Weeks of Supply (WOS) tells you how many weeks of upcoming demand your available inventory will cover before you run out. It is the same idea as Days of Supply (DOS), just measured in weeks instead of days, which many planners find easier to reason about for longer horizons. It appears as two rows on the Supply planning grid: WOS - start (coverage at the start of the period) and WOS - end (coverage at the end).

How to read it

WOS uses the same color logic as DOS, comparing your available inventory against your safety stock (the buffer you want on hand) and your excess threshold (the top of the healthy range).
ColorWhat it means
RedZero available inventory
Strong redBelow one-third of safety stock
OrangeBetween one-third of safety stock and safety stock
GreenHealthy: between safety stock and the excess threshold
PurpleExcess: above the excess threshold
For the full explanation of the color coding and the days-based fallback, see the DOS page.

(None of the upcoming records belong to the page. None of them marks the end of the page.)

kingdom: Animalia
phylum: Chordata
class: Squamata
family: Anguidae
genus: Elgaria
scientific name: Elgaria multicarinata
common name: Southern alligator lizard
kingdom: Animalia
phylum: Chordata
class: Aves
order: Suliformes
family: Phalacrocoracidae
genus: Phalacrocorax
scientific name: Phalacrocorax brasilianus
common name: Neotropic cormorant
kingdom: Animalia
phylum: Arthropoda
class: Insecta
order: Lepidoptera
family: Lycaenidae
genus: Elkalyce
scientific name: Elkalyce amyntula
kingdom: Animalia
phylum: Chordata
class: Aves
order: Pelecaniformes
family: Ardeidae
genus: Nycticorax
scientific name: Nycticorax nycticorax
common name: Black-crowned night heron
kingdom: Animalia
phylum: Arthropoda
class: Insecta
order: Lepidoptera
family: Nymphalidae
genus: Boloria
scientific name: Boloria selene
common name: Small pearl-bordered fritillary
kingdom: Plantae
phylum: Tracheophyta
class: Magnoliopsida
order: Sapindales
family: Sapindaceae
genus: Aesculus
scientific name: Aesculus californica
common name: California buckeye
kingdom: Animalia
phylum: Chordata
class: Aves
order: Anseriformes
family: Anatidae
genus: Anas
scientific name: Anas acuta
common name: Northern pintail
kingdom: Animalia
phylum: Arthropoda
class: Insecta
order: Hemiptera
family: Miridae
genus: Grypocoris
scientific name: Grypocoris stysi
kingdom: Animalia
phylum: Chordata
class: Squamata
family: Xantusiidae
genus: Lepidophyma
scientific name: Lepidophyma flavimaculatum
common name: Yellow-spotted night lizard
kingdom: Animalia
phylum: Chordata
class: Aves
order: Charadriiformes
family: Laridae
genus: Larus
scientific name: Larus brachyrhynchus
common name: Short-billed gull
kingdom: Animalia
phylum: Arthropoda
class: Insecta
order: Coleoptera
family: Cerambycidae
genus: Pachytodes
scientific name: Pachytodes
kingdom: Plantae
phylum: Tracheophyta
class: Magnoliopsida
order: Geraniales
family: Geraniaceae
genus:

Most teams show either DOS or WOS on the grid, not both, since they carry the same information at different resolutions. Pick whichever scale matches how you plan.

What to do about it

The actions mirror DOS:
  • Red or orange: order or expedite now to rebuild the buffer.
  • Green: healthy, no action needed.
  • Purple: overstocked, so defer, transfer, or reduce incoming orders.

Example

A product shows WOS - start of 1 in orange against a safety-stock target of about 2 weeks. One week of coverage is below your buffer, so bring supply in before it runs down. A later period at 8 weeks in purple would tell you to ease off ordering instead.
Tip: WOS and DOS are interchangeable views of coverage, so choose one for your grid. Pair it with Available to see the underlying inventory.